Sydney, June 19, 2026, 05:04 (AEST)
- Northern Star closed Thursday at A$21.50, down 1.6%, though the stock remained about 16% above its level a week earlier.
- Gold futures slid 3.1% after the Federal Reserve signalled that interest rates could rise later this year.
- Elliott’s campaign for strategic change and Northern Star’s July 29 quarterly report remain the main company-specific catalysts.
Northern Star Resources Ltd shares pulled back on Thursday, giving up part of a sharp weekly recovery as weaker bullion prices clouded the outlook for Friday’s ASX session. The shares finished at A$21.50, down 35 Australian cents, after trading between A$21.14 and A$21.63.
The retreat matters because the recovery is being priced before fresh operating evidence. Northern Star remains roughly one-third below its March high, leaving investors to weigh the prospect of faster corporate change against unresolved production concerns.
The stock also underperformed the broader market. The S&P/ASX 200 lost about 0.5%, while gold-mining peer Evolution Mining fell 1.9% and Newmont’s ASX securities slipped 0.4%. The sector-wide weakness explains part of Northern Star’s move, but not all of it.
Gold weakened further after Sydney trading ended. Spot bullion fell 0.8% to US$4,225.39 an ounce and US futures settled 3.1% lower at US$4,245.90 after the Fed kept rates unchanged but indicated that a rise could still come this year. Gold pays no interest, so higher rate expectations tend to reduce its appeal.
“The most significant thing was the hawkish tilt by the Fed,” Peter Grant, senior metals strategist at Zaner Metals, said. A stronger dollar, which reached a one-year high, added pressure because it made dollar-priced gold more expensive for buyers using other currencies. Reuters
For Northern Star, a weaker Australian dollar could cushion part of the fall in US-dollar gold when revenue is translated into local currency. Still, the bullion decline presents a direct test for a rebound driven largely by expectations of board, management and portfolio changes rather than a new production result.
Activist investor Elliott Investment Management has built a stake worth more than A$1 billion and called for a stronger board and a formal strategic review. Barrenjoey analyst Daniel Morgan said Elliott’s pressure was “going to make Northern Star act faster,” while Blackwattle Investment Partners’ Elan Miller described the board’s initial response as “less than adequate.” Reuters
Chairman Michael Chaney has acknowledged that the share price has failed to meet the board’s expectations. Northern Star is interviewing candidates for a new chief executive and an additional director with deep gold-industry experience. Chaney said a company sale was “not the right time,” though the miner remained open to serious approaches and continued to review individual assets.
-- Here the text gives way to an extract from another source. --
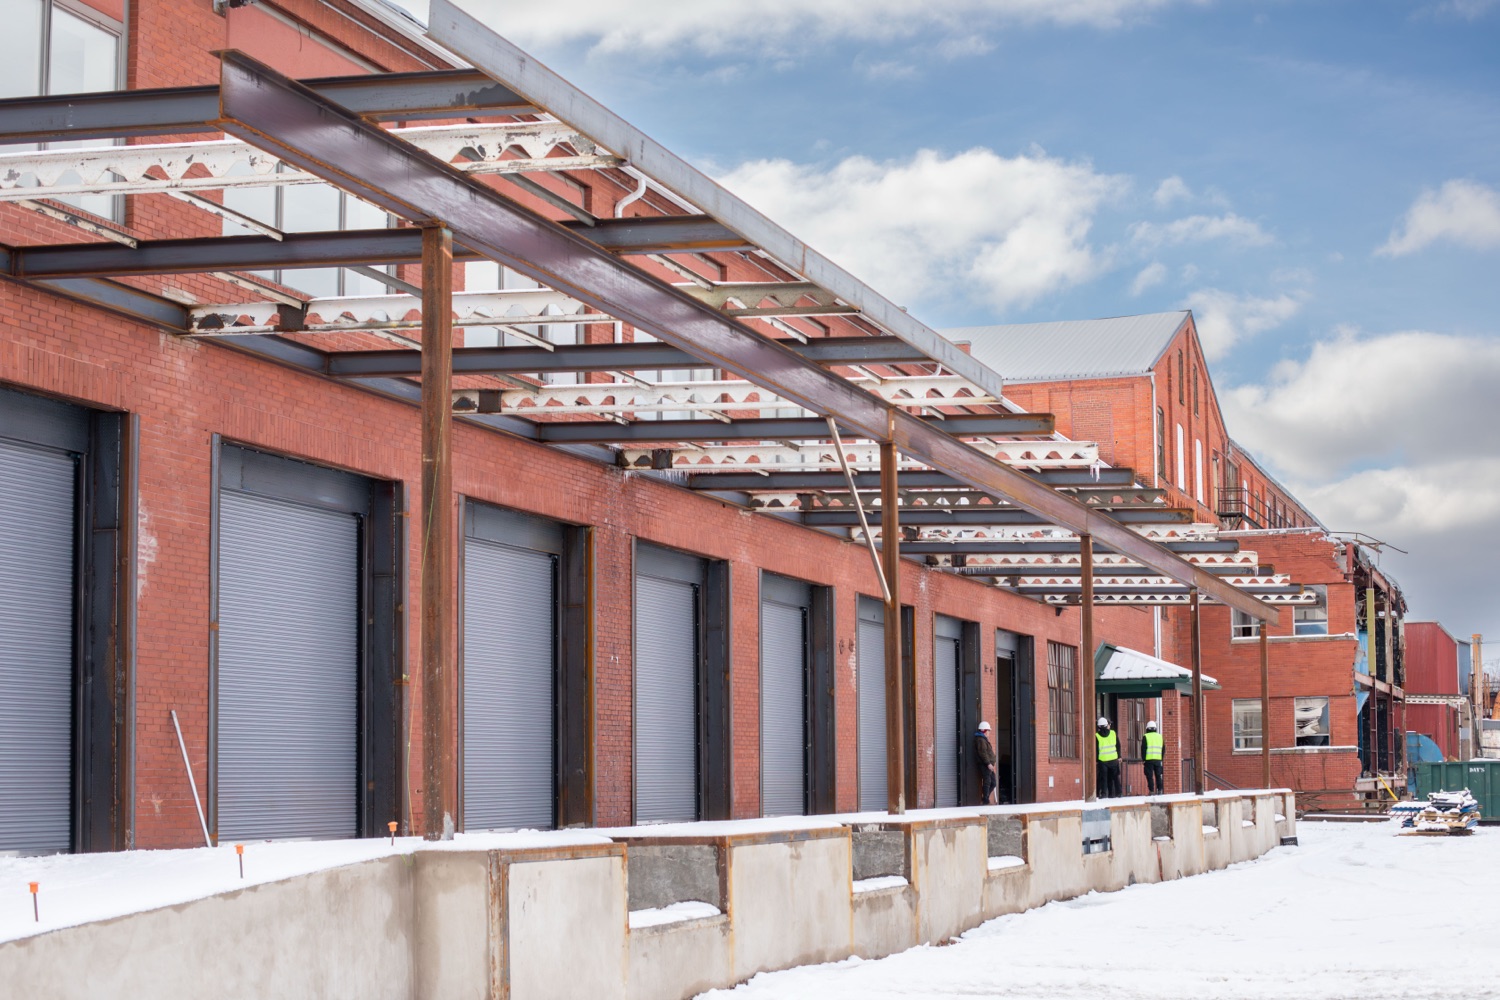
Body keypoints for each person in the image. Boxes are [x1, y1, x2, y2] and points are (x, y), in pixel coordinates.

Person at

The company’s buyback — purchases of its own shares using corporate cash — offers some support. Northern Star had repurchased about 5.70 million shares for roughly A$116 million through June 12, leaving up to 16.93 million shares under the programme’s stated share limit. The purchases add a regular buyer, but they do not fix mine output or cost problems.
But the downside case remains clear. Northern Star sold 380,807 ounces in the March quarter at an all-in sustaining cost, or AISC, of A$2,709 an ounce; AISC is a broad measure of what it costs to keep producing gold. Its fiscal 2026 outlook calls for more than 1.5 million ounces at A$2,600 to A$2,800 an ounce, and Managing Director Stuart Tonkin said delivery remained “particularly dependent on mill throughput at KCGM.” Another throughput shortfall, a delay to the expanded Fimiston plant or a deeper gold decline could unwind the recent share recovery. NSR Limited
Friday is scheduled as a normal ASX trading day. After the bullion selloff, investors will watch the opening price, the Australian dollar and any further response in the Elliott dispute. The next scheduled operating checkpoint is the June-quarter report on July 29; until then, Northern Star’s shares are likely to trade between two competing forces — weaker gold and stronger expectations for corporate change.